Pour en savoir plus sur la création d'extensions d'analyseur, consultez la page Utiliser les extensions d'analyseur.
Annuler une mise à jour anticipée d'un analyseur prédéfini
Si vous avez activé la mise à jour de l'analyseur de manière anticipée, vous pouvez revenir à la version précédente dans le délai de 15 jours. Pour revenir à la version précédente de l'analyseur, procédez comme suit:
Dans le menu de l'application , sélectionnez Settings > Ansers (Paramètres > Analyseurs).
Cliquez sur le menu correspondant à l'analyseur que vous souhaitez rétablir.
Cliquez sur Afficher.
La page Afficher l'analyseur prédéfini s'affiche.
Cliquez sur Rétablir la version précédente.
La boîte de dialogue Rétablir la version précédente s'affiche. Vous pouvez cliquer sur Comparer les analyseurs dans la boîte de dialogue pour voir la différence entre la version actuelle et les versions précédentes.
Cliquez sur Confirmer pour rétablir la version précédente de l'analyseur.
La version précédente de l'analyseur est rétablie au bout de 20 minutes.

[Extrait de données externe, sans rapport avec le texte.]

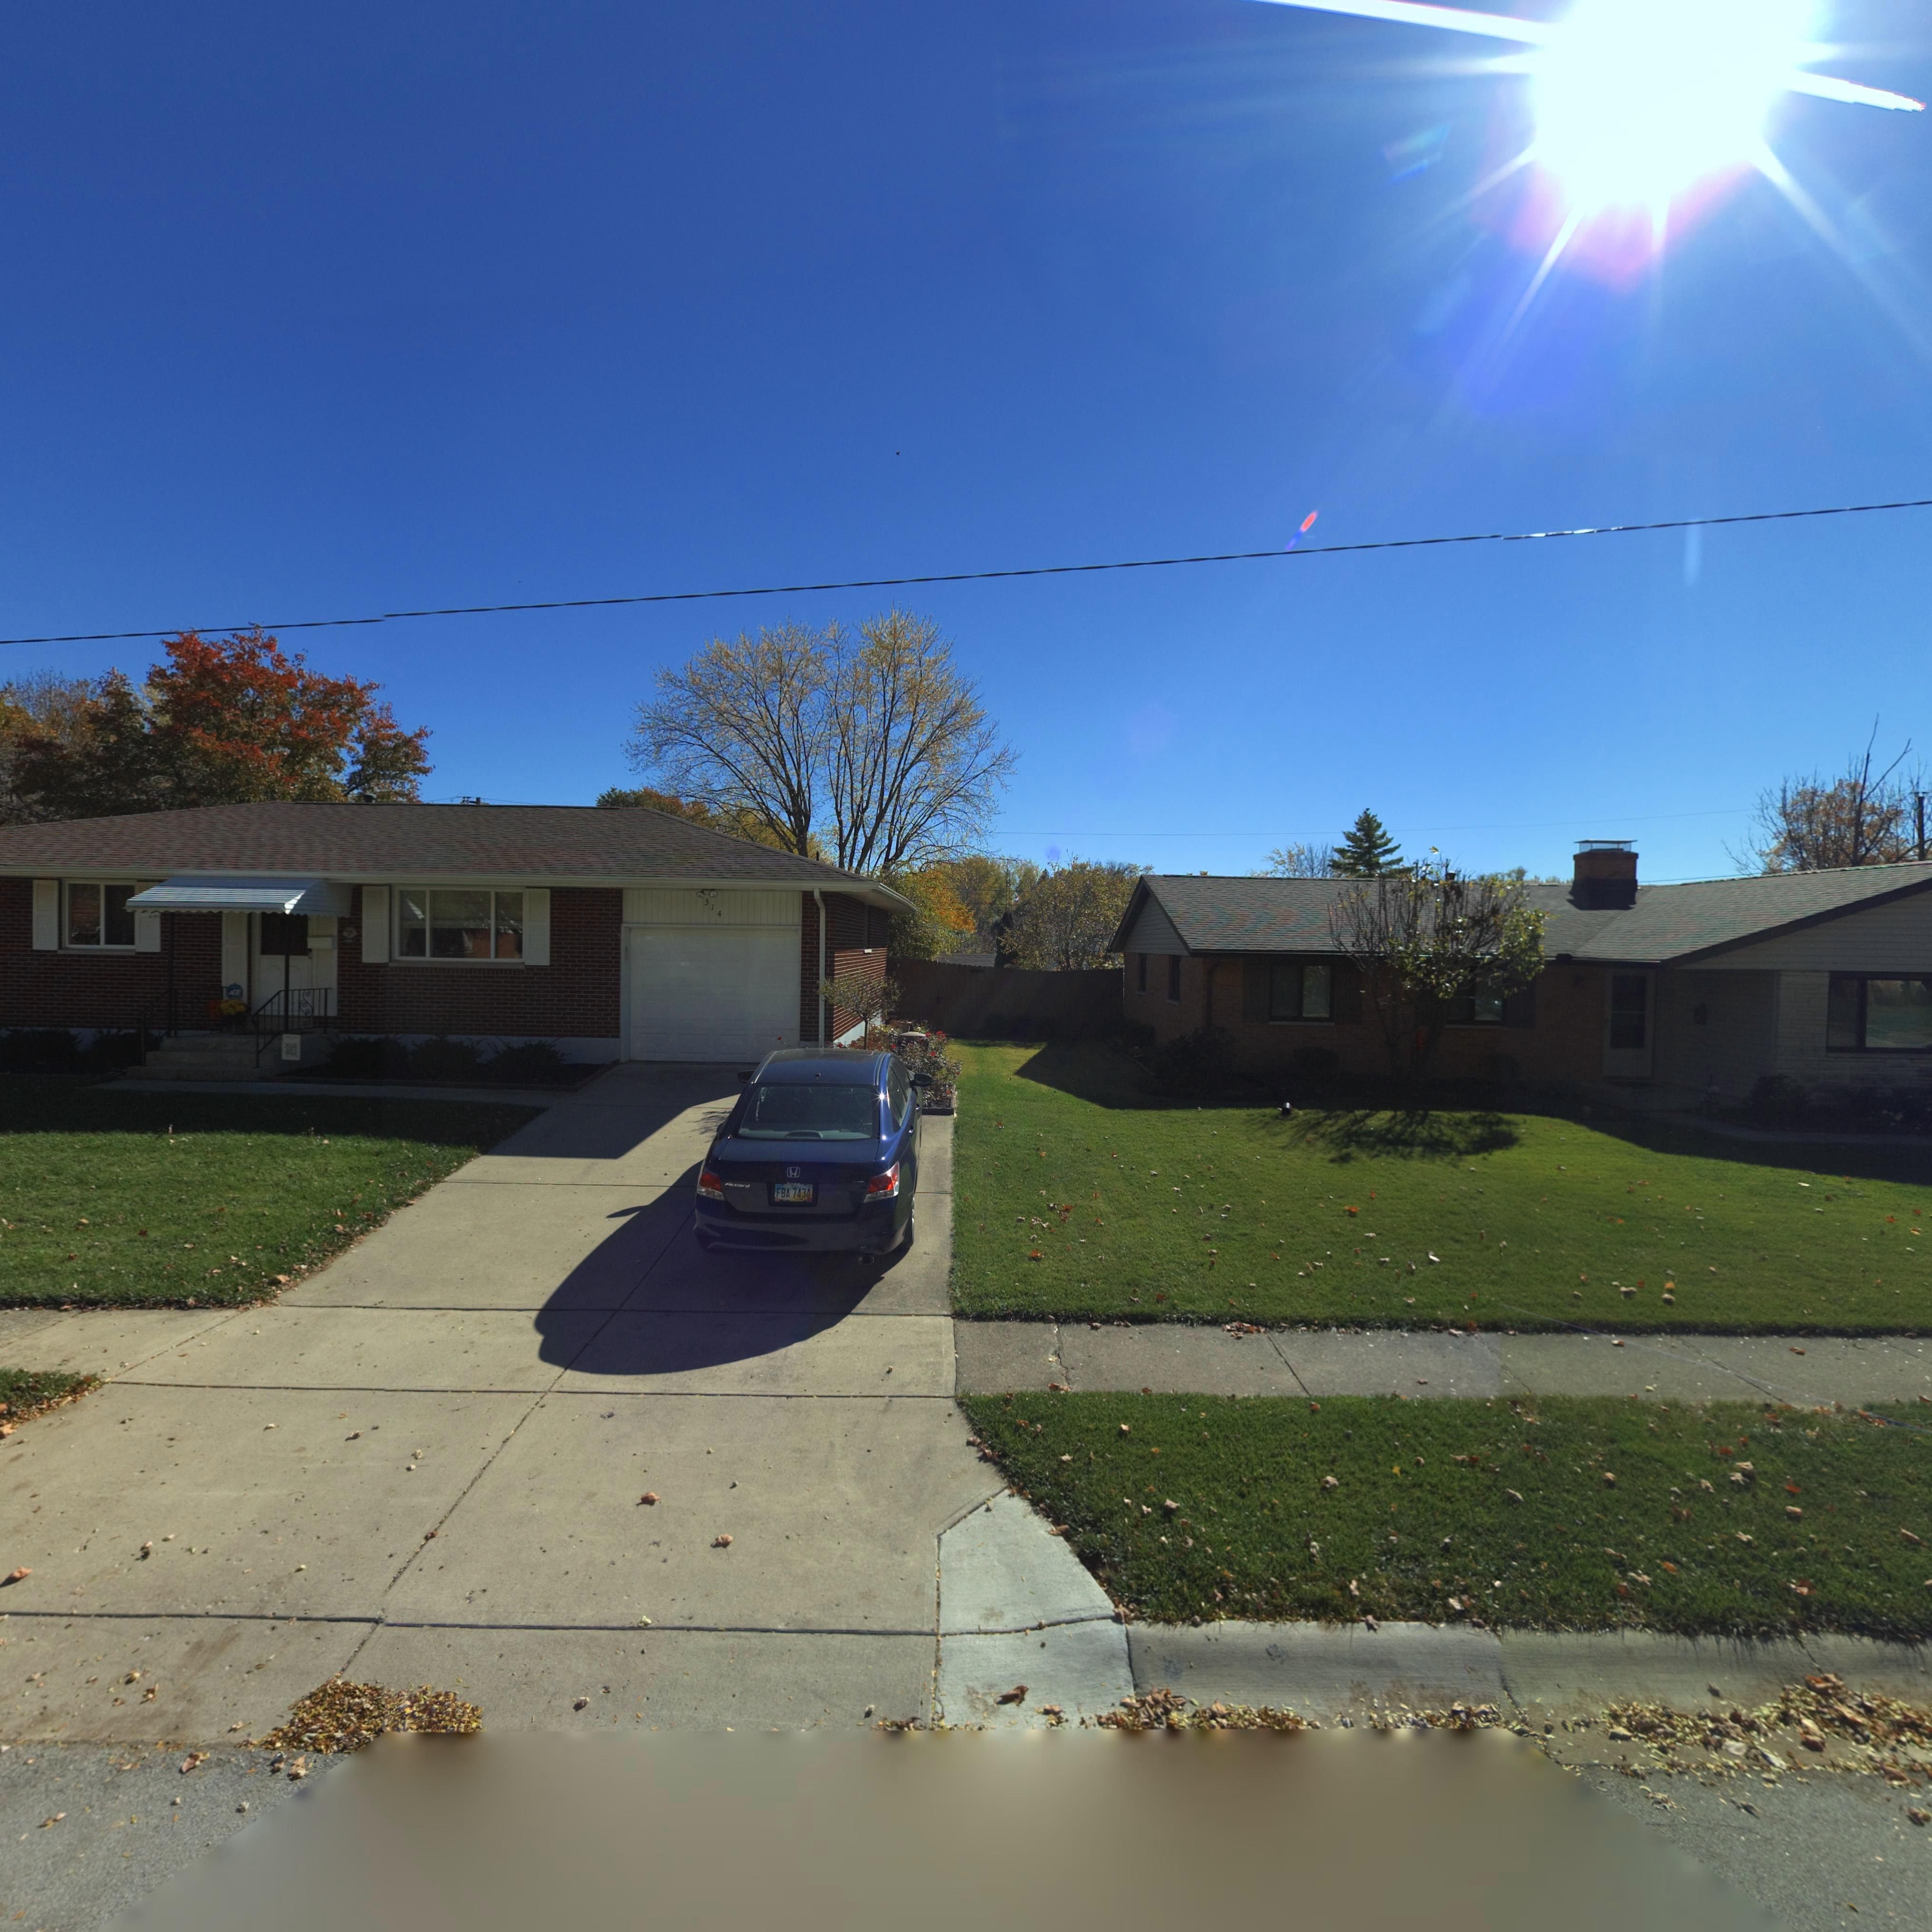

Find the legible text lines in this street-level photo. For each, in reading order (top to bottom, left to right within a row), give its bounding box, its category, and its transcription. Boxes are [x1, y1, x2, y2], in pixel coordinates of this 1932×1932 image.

Contrôler l'accès à la gestion des analyseurs
Par défaut, les mises à jour de l'analyseur peuvent être gérées par des utilisateurs disposant des rôles Administrateur et Éditeur. De nouvelles autorisations peuvent être accordées pour contrôler qui peut afficher et gérer les mises à jour de l'analyseur. Pour en savoir plus sur la gestion des utilisateurs et des groupes, ou sur l'attribution de rôles, consultez le guide de l'utilisateur du contrôle des accès basé sur les rôles.